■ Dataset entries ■
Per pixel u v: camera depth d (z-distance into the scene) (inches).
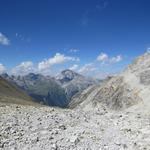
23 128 800.9
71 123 916.6
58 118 978.7
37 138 702.5
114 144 711.7
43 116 999.6
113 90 2349.9
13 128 788.6
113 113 1172.5
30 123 869.2
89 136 764.6
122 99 2071.9
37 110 1170.6
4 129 768.3
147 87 1953.7
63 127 842.8
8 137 703.7
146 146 709.3
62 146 659.4
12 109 1170.0
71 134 770.2
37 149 631.8
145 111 1615.4
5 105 1342.3
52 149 633.6
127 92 2091.5
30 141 680.4
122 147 691.4
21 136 720.3
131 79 2229.3
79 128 853.8
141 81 2078.0
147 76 2082.9
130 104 1940.2
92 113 1149.1
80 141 711.1
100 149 663.1
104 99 2346.2
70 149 645.3
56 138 721.0
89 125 908.6
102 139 750.5
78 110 1246.3
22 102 2327.8
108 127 898.1
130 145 713.6
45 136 730.2
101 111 1219.9
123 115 1127.0
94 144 697.6
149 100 1764.3
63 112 1138.7
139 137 789.2
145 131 853.2
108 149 668.1
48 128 819.4
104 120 1003.9
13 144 653.9
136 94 1964.8
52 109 1250.0
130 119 1043.3
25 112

■ WHAT YOU NEED TO DO ■
Output the records above character for character, but leave each image out.

■ RESULT ■
Per pixel u v: camera depth d (z-distance into the scene) (inches).
23 128 800.9
71 123 916.6
58 118 978.7
37 138 702.5
114 144 711.7
43 116 999.6
113 90 2349.9
13 128 788.6
113 113 1172.5
30 123 869.2
89 136 764.6
122 99 2071.9
37 110 1170.6
4 129 768.3
147 87 1953.7
63 127 842.8
8 137 703.7
146 146 709.3
62 146 659.4
12 109 1170.0
71 134 770.2
37 149 631.8
145 111 1615.4
5 105 1342.3
52 149 633.6
127 92 2091.5
30 141 680.4
122 147 691.4
21 136 720.3
131 79 2229.3
79 128 853.8
141 81 2078.0
147 76 2082.9
130 104 1940.2
92 113 1149.1
80 141 711.1
100 149 663.1
104 99 2346.2
70 149 645.3
56 138 721.0
89 125 908.6
102 139 750.5
78 110 1246.3
22 102 2327.8
108 127 898.1
130 145 713.6
45 136 730.2
101 111 1219.9
123 115 1127.0
94 144 697.6
149 100 1764.3
63 112 1138.7
139 137 789.2
145 131 853.2
108 149 668.1
48 128 819.4
104 120 1003.9
13 144 653.9
136 94 1964.8
52 109 1250.0
130 119 1043.3
25 112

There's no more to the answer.